Experimental Design
Each round is a standard public goods game with the payoff function
N_(i,t+1)=N_(i,t)-c_(i,t)+MPCR_(i,t)*sum_(j) c_(j,t)-D_(i,t)
N_(i,t+1) is the payoff of round t for player i which become the initial endowment of round t+1.
N_(i,t) is the initial endowment (which is the same for all player in period 1).
c_(i,t) is his contribution to the public good.
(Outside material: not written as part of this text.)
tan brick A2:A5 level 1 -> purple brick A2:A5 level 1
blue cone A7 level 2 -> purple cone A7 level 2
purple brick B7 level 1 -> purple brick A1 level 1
MPCR_(i,t) is the marginal per capita return. In Baseline, it is simply 1.5/4 (4 is the group size). In Uncertainty, it is (1.5/4-p*delta*N_(i,t)/sum_(k)N_(k,t)), where p=0.2 is the ex-ante probability of an extreme event and delta=0.5 is the size of the damage.
D_(i,t) is the expected individual damage. D_(i,t)=p*f_(t)*d_{i,t], where f_(t) is the damage factor (1-sum_{j,t}*c_{j,t}/sum_{j,t}N_{j,t}) and d_(i,t) is the individual maximum damage delta*N_{i,t}.
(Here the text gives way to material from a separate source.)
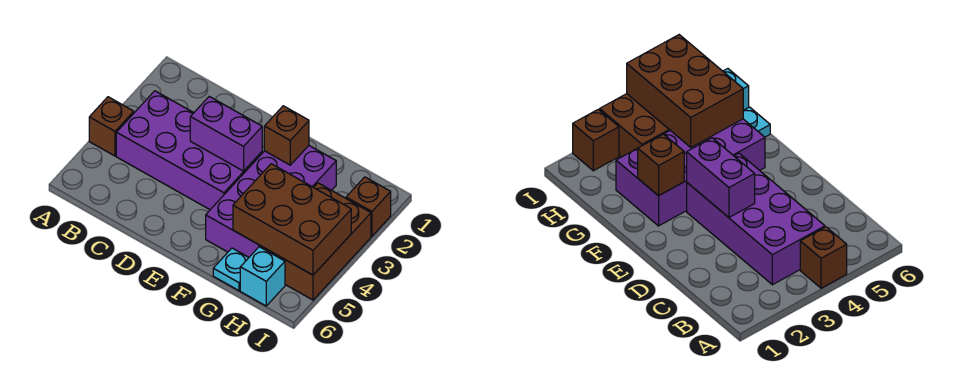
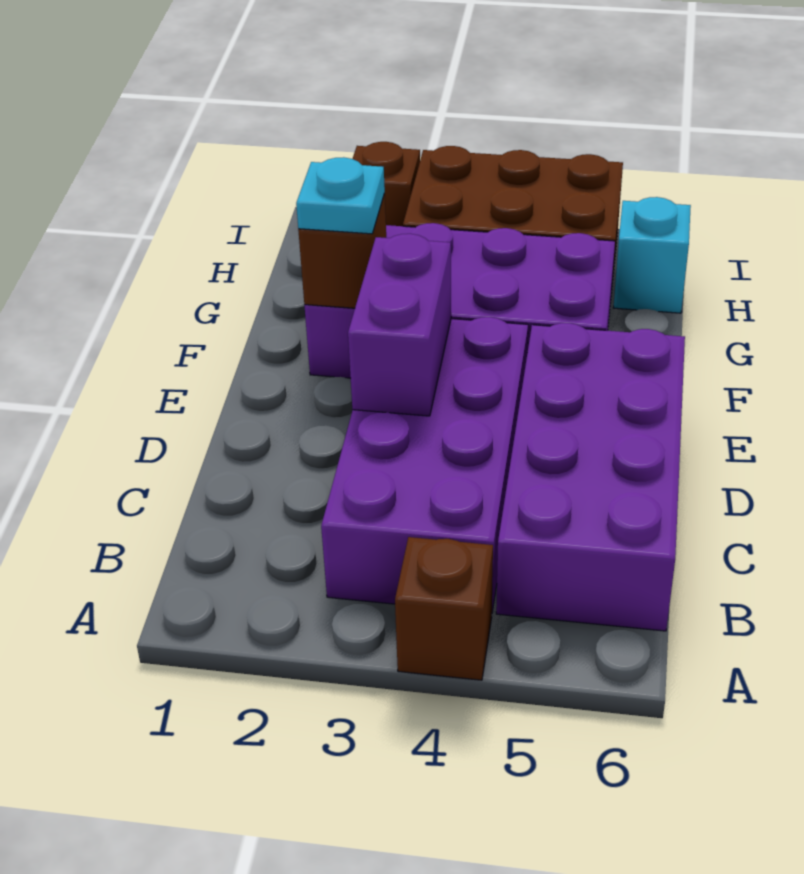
none -> purple brick B5:E6 level 1
brown brick G4:I5 level 2 -> none
cyan plate G6 level 1 -> cyan plate F2 level 3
In each round group members simultaneously and anonymously submit their individual contributions c_(i,t)s. At the end of the round, feedback is given. In the Uncertainty Treatment, an event may occur that destroys up to half of the payoff. The payoff of the current round becomes the endowment of the next round. After 10 rounds the game ends and participants receive their payoffs.
We also elicit subjects' risk attitudes and socio-demographic data.